Material for this task »
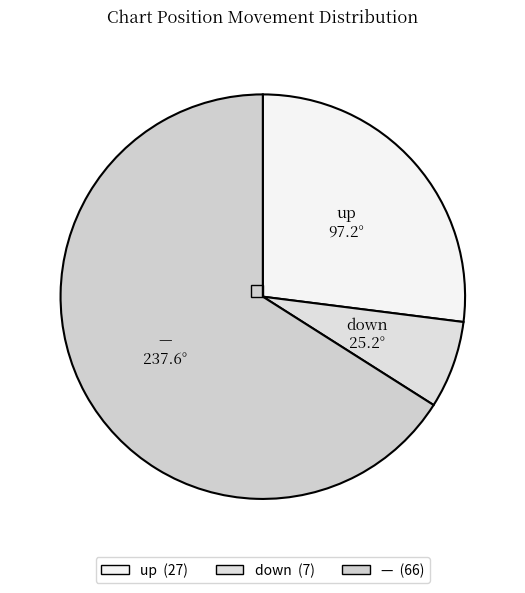

What is the smallest slice in the pie chart?

down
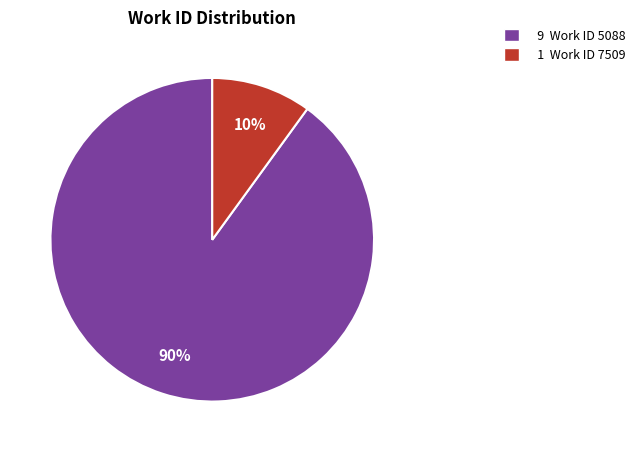

Is there any slice that represents more than half of the pie?

Yes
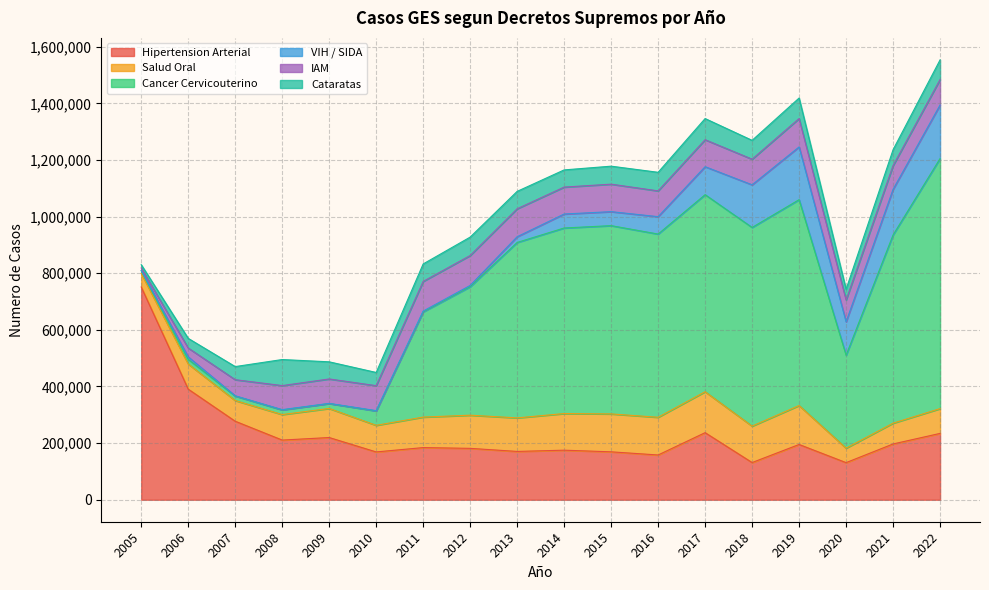

Between 2013 and 2018, which series saw the biggest shift?

VIH / SIDA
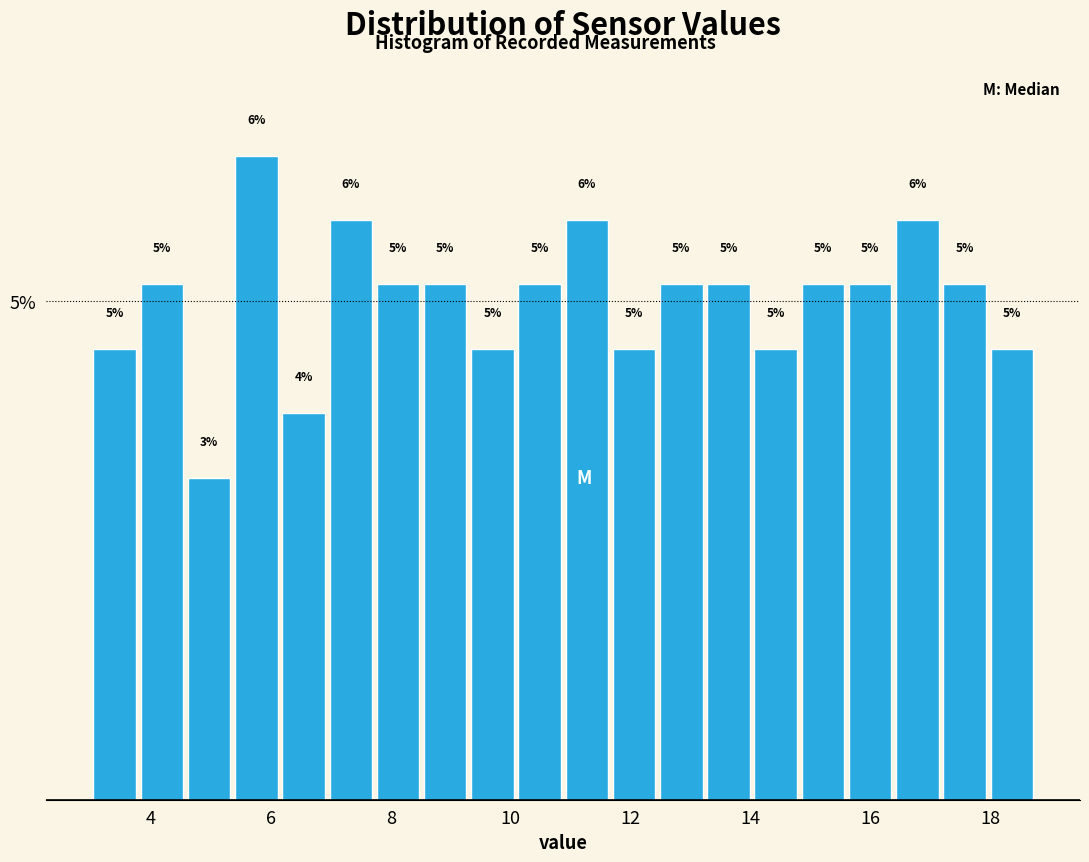

Read against the x-axis, roughly where is the centre of the tallest bar?

5.8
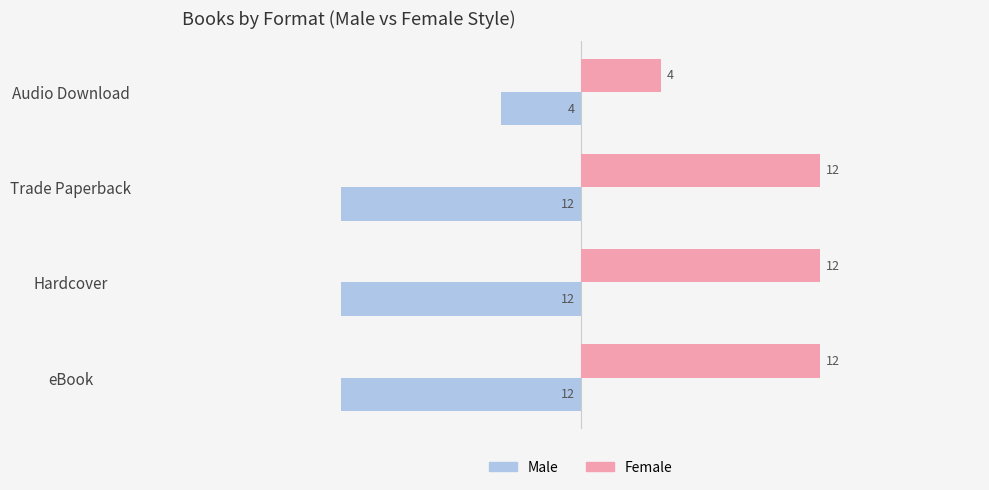

Is it true that Female equals 7 at Audio Download?

False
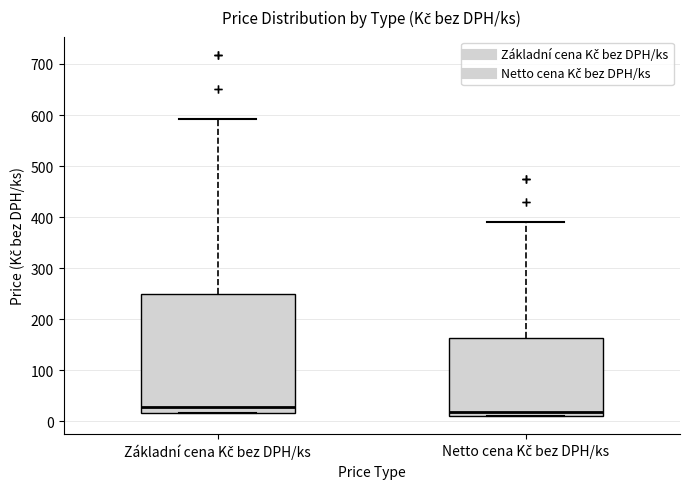

Which box is the tallest, from its lower edge to its upper edge?

Základní cena Kč bez DPH/ks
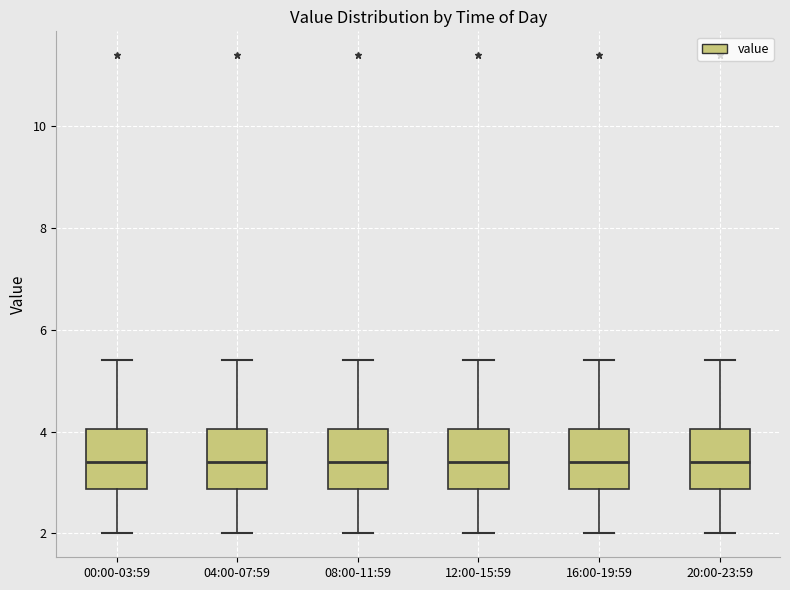

Reading left to right, read every box against the y-axis: the position of its median line, the range the box covers, and the ends of its whiskers. The values are not printed on the chart, so give them approximately, as read against the axis.

00:00-03:59: median 3.4, box 2.8 to 4.0, whiskers 2.0 to 5.4
04:00-07:59: median 3.4, box 2.8 to 4.0, whiskers 2.0 to 5.4
08:00-11:59: median 3.4, box 2.8 to 4.0, whiskers 2.0 to 5.4
12:00-15:59: median 3.4, box 2.8 to 4.0, whiskers 2.0 to 5.4
16:00-19:59: median 3.4, box 2.8 to 4.0, whiskers 2.0 to 5.4
20:00-23:59: median 3.4, box 2.8 to 4.0, whiskers 2.0 to 5.4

Request » Please filter the lines above and copy each one that contains the word "whiskers".

Task answer »
Reading left to right, read every box against the y-axis: the position of its median line, the range the box covers, and the ends of its whiskers. The values are not printed on the chart, so give them approximately, as read against the axis.
00:00-03:59: median 3.4, box 2.8 to 4.0, whiskers 2.0 to 5.4
04:00-07:59: median 3.4, box 2.8 to 4.0, whiskers 2.0 to 5.4
08:00-11:59: median 3.4, box 2.8 to 4.0, whiskers 2.0 to 5.4
12:00-15:59: median 3.4, box 2.8 to 4.0, whiskers 2.0 to 5.4
16:00-19:59: median 3.4, box 2.8 to 4.0, whiskers 2.0 to 5.4
20:00-23:59: median 3.4, box 2.8 to 4.0, whiskers 2.0 to 5.4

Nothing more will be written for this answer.